Hubo un momento del mundo en el que eso que conocemos como Occidente (y nos afanamos por ponerle la mayúscula) se dio cuenta de dos cosas. La primera fue que el aceite de ballena era la literal condensación del progreso: esa sustancia que salía de la cabeza del cachalote servía para alumbrar una ciudad como Londres o lubricar el mecanismo de todos los relojes del mundo. La segunda fue que el futuro le pertenecía al aire: la aeronáutica era la nueva magia que había que hacer funcionar para las naciones. Si juntamos esas dos cosas tenemos dos libros espléndidos: Leviatán o la ballena de Philip Hoare (Ático de los libros) y Momentos de vida de Julian Barnes (Anagrama). ¿Y por qué juntarlos? Por el barco ballenero y el globo: dos objetos que sólo nos han servido para trasladar nuestra maldad a otras alturas, a otras profundidades. Hoare habla del primero y cuenta en su libro la historia de la caza de las ballenas, la obsesión que ha tenido el hombre por estos animales, y revela eso que en el fondo intuíamos: lo poco o nada que sabemos sobre estas criaturas, lo pequeño y apretado que nos queda ese vestido llamado ciencia. Barnes habla de la segunda cosa, del globo aerostático que doscientas mil personas alguna vez vieron despegar de París, con unos tripulantes que soñaban con llegar al otro lado del Canal de la Mancha pero que no tenían cómo dirigirlo: una vez arriba todo dependía del viento y sus caprichos, como el barco que queda a la deriva buscando a la ballena blanca. Es de nuevo el recordatorio de John Gray: el progreso es la gran marcha en la que la humanidad quiere estar, pero de la que sabe que no va a ninguna parte. La misma sociedad que terminó inventando una máquina de vuelo más pesada que el aire, es la misma que llevó a las ballenas a su inminente desaparición.

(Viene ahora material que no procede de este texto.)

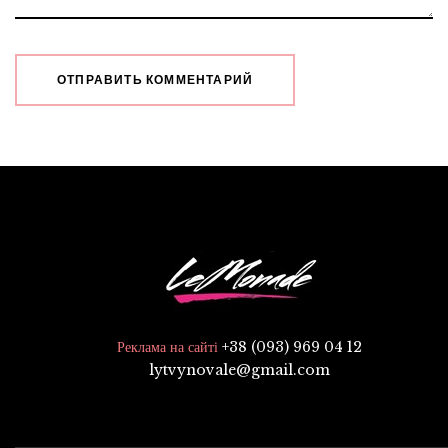
+38 (093) 969 04 12
Реклама на сайті
lytvynovale@gmail.com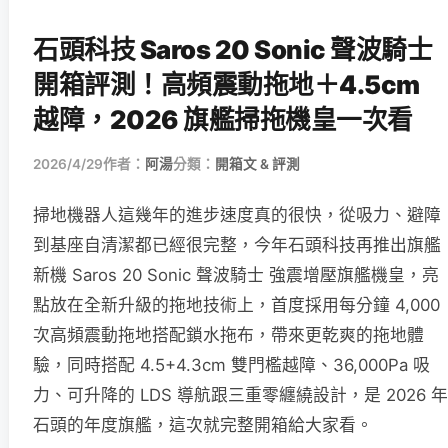
石頭科技 Saros 20 Sonic 聲波騎士
開箱評測！高頻震動拖地＋4.5cm
越障，2026 旗艦掃拖機皇一次看
2026/4/29
作者：
阿湯
分類：
開箱文 & 評測
掃地機器人這幾年的進步速度真的很快，從吸力、避障
到基座自清潔都已經很完整，今年石頭科技再推出旗艦
新機 Saros 20 Sonic 聲波騎士 強震增壓旗艦機皇，亮
點放在全新升級的拖地技術上，首度採用每分鐘 4,000
次高頻震動拖地搭配鎖水拖布，帶來更乾爽的拖地體
驗，同時搭配 4.5+4.3cm 雙門檻越障、36,000Pa 吸
力、可升降的 LDS 導航跟三重零纏繞設計，是 2026 年
石頭的年度旗艦，這次就完整開箱給大家看。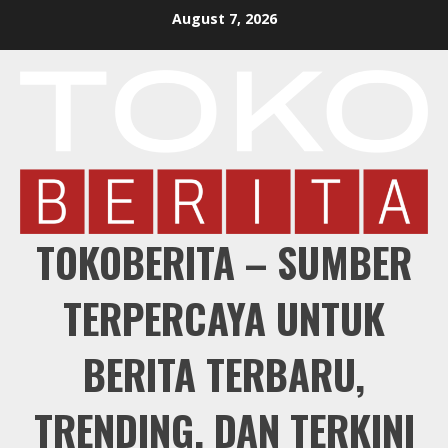
Skip
August 7, 2026
to
content
TOKOBERITA – SUMBER
TERPERCAYA UNTUK
BERITA TERBARU,
TRENDING, DAN TERKINI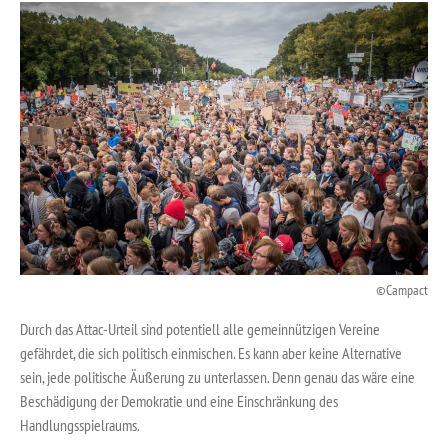
Campact
Durch das Attac-Urteil sind potentiell alle gemeinnützigen Vereine
gefährdet, die sich politisch einmischen. Es kann aber keine Alternative
sein, jede politische Äußerung zu unterlassen. Denn genau das wäre eine
Beschädigung der Demokratie und eine Einschränkung des
Handlungsspielraums.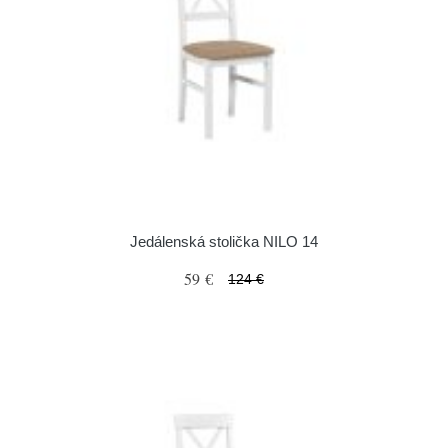
Jedálenská stolička NILO 14
59 €
124 €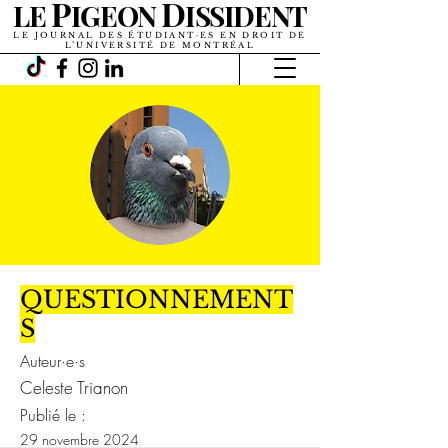
P
D
LE
IGEON
ISSIDENT
LE JOURNAL DES ÉTUDIANT·ES EN DROIT DE
L’UNIVERSITÉ DE MONTRÉAL
QUESTIONNEMENT
S
Auteur·e·s
Celeste Trianon
Publié le :
29 novembre 2024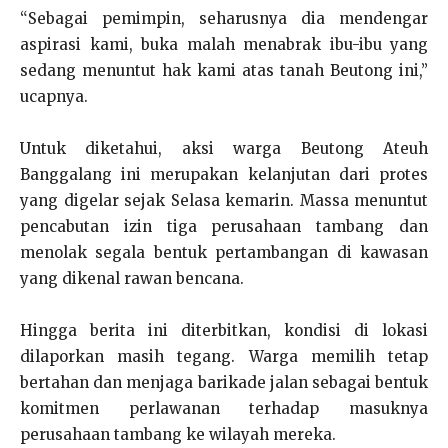
“Sebagai pemimpin, seharusnya dia mendengar
aspirasi kami, buka malah menabrak ibu-ibu yang
sedang menuntut hak kami atas tanah Beutong ini,”
ucapnya.
Untuk diketahui, aksi warga Beutong Ateuh
Banggalang ini merupakan kelanjutan dari protes
yang digelar sejak Selasa kemarin. Massa menuntut
pencabutan izin tiga perusahaan tambang dan
menolak segala bentuk pertambangan di kawasan
yang dikenal rawan bencana.
Hingga berita ini diterbitkan, kondisi di lokasi
dilaporkan masih tegang. Warga memilih tetap
bertahan dan menjaga barikade jalan sebagai bentuk
komitmen perlawanan terhadap masuknya
perusahaan tambang ke wilayah mereka.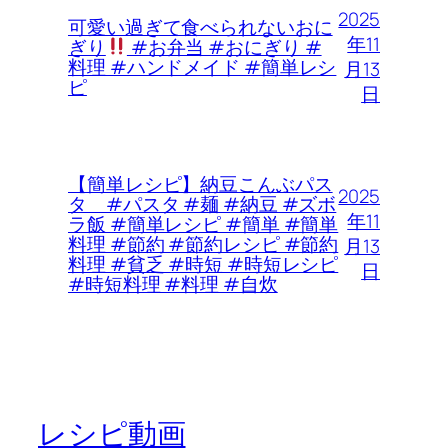
2025
可愛い過ぎて食べられないおに
年11
ぎり
#お弁当 #おにぎり #
料理 #ハンドメイド #簡単レシ
月13
ピ
日
【簡単レシピ】納豆こんぶパス
2025
タ #パスタ #麺 #納豆 #ズボ
年11
ラ飯 #簡単レシピ #簡単 #簡単
料理 #節約 #節約レシピ #節約
月13
料理 #貧乏 #時短 #時短レシピ
日
#時短料理 #料理 #自炊
レシピ動画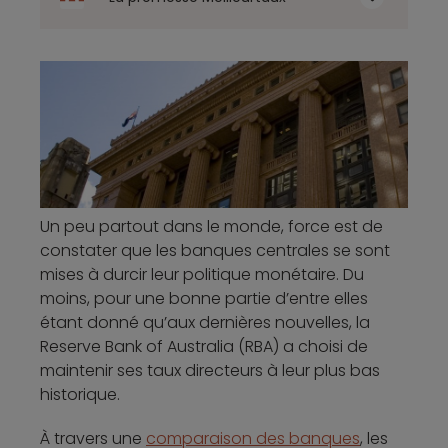
Un peu partout dans le monde, force est de
constater que les banques centrales se sont
mises à durcir leur politique monétaire. Du
moins, pour une bonne partie d’entre elles
étant donné qu’aux dernières nouvelles, la
Reserve Bank of Australia (RBA) a choisi de
maintenir ses taux directeurs à leur plus bas
historique.
À travers une
comparaison des banques
, les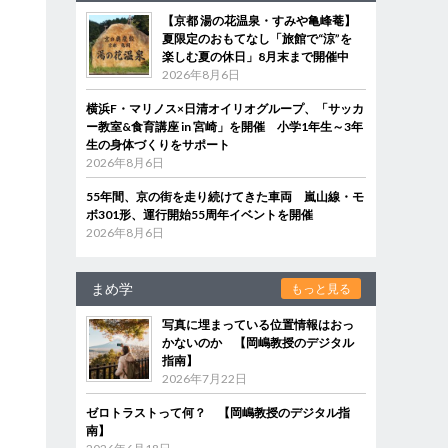
【京都 湯の花温泉・すみや亀峰菴】
夏限定のおもてなし「旅館で“涼”を
楽しむ夏の休日」8月末まで開催中
2026年8月6日
横浜F・マリノス×日清オイリオグループ、「サッカ
ー教室&食育講座 in 宮崎」を開催 小学1年生～3年
生の身体づくりをサポート
2026年8月6日
55年間、京の街を走り続けてきた車両 嵐山線・モ
ボ301形、運行開始55周年イベントを開催
2026年8月6日
まめ学
もっと見る
写真に埋まっている位置情報はおっ
かないのか 【岡嶋教授のデジタル
指南】
2026年7月22日
ゼロトラストって何？ 【岡嶋教授のデジタル指
南】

Y que no suene como una simple apología, porque así como Thoreau habla de los pájaros y de los árboles, Hoare hace lo mismo con las ballenas, el mar y Herman Melville. Sí: Leviatán es también un homenaje a Moby Dick, es tal vez la única razón por la que Hoare decidió escribirlo. El autor investiga y descubre -o por lo menos lo convence a uno- que el cachalote conocido como Moby Dick sí existió y su esqueleto está exhibido en un museo de Hull, Inglaterra; que gracias a su amigo Nathaniel Hawthorne, Melville supo que el novelón que estaba tramando iba a ser algo más que un ejercicio de propaganda de la flota ballenera norteamericana, y terminaría convirtiéndose en "una advertencia a toda la humanidad sobre su propia maldad": Melville le debe a Hawthorne su metafísica.
Para Barnes la altura es un problema moral: el globo es "la versión celestial de lo bucólico"; para Hoare la navegación ballenera produce náuseas: "En 1910, se cazaron 1.303 rorcuales y 43 cachalotes; en 1958 el total para cada especie fue de 32.587 y 21.846 respectivamente. [...] Aquel año de 1965 la masacre alcanzó su máximo histórico: murieron 72.471 ballenas". Nadie escapa, excepto en sueños, escribió Auden.
Barnes cuenta que el primer hombre que montó y subió al cielo en globo comentó después que su "reacción no fue de placer, sino de felicidad". "Fue un sentimiento moral, añadió. Me oía vivir, por decirlo así". Me oía vivir: eso es exactamente lo que pasa debajo del agua cuando se oye el canto de las ballenas, la vida es un sonido que vibra y lo atraviesa todo. Y que se recuerda para siempre. "Para siempre y unos segundos", completa Hoare.